Kemudian dia mengembalikan kotak gading itu kepada keponakannya itu dan Jangkarang Matanandau meminta hadiah kepada Silai. Tetapi Silai cukup cerdik, ia berkata: “Bagaimana kamu bisa meminta hadiah dari saya, ohh paman? Saya tidak punya apa-apa yang bisa saya berikan kepadamu. Pergilah kepada ayahku dan mintalah padanya untuk hadiahmu, dan dia pasti akan memberikan apa yang engkau inginkan.” Jawab pamannya, “Baiklah, Aku akan pergi ke tempat ayahmu dan akan meminta dia sebuah hadiah sebagai imbalan untuk bantuan yang saya berikan kepadamu.” Kemudian mereka berpisah, dan Silai melanjutkan perjalanannya melalui Dunia Atas. Selama tiga hari dia bepergian, ia singgah kesebuah rumah peristirahatan Harantong Tonggang Langit milik Bakas Lilang, Penjag pintu rumah itu adalah Sahawong Sangiang, sang penjaga pintu surga. Silai tinggal selama tujuh hari bersamanya. Setelah 7 hari berlalu, Silai berkata kepada Bakas Lilang :“Pamanku, aku ingin kembali ke Pantai Danum Kalunen, tolong bantu saya.” Lilang menjawab: “Ya, keponakanku, aku dengan senang hati akan membantumu, karena saya punya di sini sebuah Tali emas berbunga merah. Pada tali ini aku akan menurunkanmu ke dunia manusia. Jika kamu sudah berjarak 1 depe (ukuran Dayak) dari permukaan bumi, lepaskanlah dirimu dari tali itu agar aku bisa menariknya lagi”. Silai melakukan seperti yang diperintahkan pamannya, ketika sudah berjarak 1 depe dari permukaan bumi ia segera melepaskan dirinya dari tali itu, dan Bakas Lilang segera menariknya ke langit.

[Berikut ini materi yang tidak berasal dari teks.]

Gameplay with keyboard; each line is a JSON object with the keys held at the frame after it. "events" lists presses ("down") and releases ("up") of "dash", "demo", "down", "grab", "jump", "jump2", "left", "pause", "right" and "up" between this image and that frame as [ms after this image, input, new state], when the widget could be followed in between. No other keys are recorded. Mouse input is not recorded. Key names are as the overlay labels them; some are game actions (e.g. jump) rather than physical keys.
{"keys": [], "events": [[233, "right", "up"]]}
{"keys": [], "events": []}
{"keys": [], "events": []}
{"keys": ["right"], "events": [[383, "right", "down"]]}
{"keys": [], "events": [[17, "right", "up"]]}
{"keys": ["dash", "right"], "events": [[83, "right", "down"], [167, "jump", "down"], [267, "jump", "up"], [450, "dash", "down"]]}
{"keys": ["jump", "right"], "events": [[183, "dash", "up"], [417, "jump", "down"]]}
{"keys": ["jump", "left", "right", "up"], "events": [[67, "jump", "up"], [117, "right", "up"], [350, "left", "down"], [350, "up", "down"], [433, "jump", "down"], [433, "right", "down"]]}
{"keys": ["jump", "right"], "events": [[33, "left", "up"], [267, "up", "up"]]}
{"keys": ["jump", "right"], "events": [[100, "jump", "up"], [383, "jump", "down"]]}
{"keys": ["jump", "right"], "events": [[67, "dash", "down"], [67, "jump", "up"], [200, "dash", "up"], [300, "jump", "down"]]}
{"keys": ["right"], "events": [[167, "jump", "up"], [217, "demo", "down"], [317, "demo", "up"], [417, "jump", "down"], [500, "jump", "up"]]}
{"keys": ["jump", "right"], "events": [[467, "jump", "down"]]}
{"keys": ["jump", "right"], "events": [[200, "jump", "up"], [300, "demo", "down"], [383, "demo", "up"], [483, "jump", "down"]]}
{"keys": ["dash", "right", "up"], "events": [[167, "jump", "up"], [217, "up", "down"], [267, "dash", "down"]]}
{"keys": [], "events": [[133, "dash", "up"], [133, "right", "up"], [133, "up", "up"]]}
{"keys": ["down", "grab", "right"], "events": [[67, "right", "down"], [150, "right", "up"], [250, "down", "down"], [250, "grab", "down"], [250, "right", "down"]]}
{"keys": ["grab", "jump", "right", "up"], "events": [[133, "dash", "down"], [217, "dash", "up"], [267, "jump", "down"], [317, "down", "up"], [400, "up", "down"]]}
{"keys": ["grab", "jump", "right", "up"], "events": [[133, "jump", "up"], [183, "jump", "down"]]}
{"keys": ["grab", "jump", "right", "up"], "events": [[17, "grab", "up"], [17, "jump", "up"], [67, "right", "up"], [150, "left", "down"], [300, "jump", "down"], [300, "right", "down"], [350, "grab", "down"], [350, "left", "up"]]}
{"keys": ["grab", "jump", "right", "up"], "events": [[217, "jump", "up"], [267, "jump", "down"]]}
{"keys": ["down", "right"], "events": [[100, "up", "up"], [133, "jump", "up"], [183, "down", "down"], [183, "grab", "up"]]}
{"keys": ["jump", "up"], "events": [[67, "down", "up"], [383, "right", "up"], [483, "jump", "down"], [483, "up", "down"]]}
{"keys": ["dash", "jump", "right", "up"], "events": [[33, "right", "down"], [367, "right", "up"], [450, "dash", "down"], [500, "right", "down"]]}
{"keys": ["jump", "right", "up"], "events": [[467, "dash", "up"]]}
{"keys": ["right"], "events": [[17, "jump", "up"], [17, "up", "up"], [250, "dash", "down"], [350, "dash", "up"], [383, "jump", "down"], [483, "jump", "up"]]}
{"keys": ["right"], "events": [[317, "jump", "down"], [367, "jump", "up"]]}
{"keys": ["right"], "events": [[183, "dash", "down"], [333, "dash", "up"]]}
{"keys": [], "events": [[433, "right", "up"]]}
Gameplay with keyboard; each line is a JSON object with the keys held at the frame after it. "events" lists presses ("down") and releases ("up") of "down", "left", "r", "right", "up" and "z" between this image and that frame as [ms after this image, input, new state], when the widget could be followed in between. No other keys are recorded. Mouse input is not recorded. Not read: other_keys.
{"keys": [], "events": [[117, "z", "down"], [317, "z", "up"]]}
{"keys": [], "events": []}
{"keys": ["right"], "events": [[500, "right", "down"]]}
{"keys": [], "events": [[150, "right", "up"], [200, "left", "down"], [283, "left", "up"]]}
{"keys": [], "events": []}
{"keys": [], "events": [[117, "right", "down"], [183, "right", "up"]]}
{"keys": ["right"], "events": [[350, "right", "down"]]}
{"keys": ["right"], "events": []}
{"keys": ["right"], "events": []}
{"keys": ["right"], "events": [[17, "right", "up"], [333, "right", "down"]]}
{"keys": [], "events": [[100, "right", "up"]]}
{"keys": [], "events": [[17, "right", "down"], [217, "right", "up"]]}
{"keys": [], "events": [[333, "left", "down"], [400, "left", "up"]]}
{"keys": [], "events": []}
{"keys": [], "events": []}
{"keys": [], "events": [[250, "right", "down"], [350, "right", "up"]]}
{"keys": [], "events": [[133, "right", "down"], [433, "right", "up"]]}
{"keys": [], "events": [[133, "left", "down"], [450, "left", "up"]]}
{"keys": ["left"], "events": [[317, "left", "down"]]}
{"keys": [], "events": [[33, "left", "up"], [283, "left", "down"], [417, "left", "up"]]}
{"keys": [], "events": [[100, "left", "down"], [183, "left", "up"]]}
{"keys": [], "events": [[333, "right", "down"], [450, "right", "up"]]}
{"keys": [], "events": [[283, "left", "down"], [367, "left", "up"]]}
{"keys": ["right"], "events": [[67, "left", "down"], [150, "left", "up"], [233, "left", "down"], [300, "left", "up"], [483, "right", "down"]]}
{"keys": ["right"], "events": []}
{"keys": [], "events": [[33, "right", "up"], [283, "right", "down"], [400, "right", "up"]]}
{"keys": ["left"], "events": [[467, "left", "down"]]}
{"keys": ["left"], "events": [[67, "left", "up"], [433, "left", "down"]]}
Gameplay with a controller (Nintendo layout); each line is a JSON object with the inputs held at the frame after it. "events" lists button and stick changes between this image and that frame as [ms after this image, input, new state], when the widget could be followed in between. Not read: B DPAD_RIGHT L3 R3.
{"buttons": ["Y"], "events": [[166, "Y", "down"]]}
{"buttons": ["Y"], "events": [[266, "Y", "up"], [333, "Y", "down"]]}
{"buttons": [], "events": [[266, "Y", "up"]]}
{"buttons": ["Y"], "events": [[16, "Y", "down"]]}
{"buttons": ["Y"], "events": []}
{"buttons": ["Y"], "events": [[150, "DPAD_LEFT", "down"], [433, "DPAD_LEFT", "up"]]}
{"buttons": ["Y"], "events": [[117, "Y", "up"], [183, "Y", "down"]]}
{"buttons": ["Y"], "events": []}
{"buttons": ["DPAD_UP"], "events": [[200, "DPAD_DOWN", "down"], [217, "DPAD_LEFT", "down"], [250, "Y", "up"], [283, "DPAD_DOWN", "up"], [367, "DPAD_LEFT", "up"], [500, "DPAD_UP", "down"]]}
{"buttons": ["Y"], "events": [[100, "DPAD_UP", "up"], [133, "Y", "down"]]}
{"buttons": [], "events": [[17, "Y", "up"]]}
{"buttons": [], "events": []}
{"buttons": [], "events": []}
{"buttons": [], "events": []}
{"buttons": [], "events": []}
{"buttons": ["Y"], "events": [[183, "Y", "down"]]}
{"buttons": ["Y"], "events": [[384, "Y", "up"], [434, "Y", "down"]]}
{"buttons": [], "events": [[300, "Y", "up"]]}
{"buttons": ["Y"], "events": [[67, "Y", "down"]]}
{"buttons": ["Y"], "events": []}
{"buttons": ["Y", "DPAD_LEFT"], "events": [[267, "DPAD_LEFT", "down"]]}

Silai melanjutkan perjalanannya di bumi, dan ketika dia bertemu dengan beberapa orang disana, ia bertanya kepada mereka di mana dia berada, dan mereka menjawabnya: “Kamu berada di kerajaan Hindu, kamu berada di Majapahit.” Mereka bertanya dari mana asalnya dan dari mana dia akan pergi, dan dia menceritakan kisahnya kepada mereka. Lalu dia pergi ke rumah ibunya, putri raja Majapahit. Ibunya sangat gembira sekembalinya Silai, dan menyiapkan sebuah pesta yang besar. Konon keturunan Silai adalah orang yang berkulit putih, dan memiliki kekayaan dan keberanian.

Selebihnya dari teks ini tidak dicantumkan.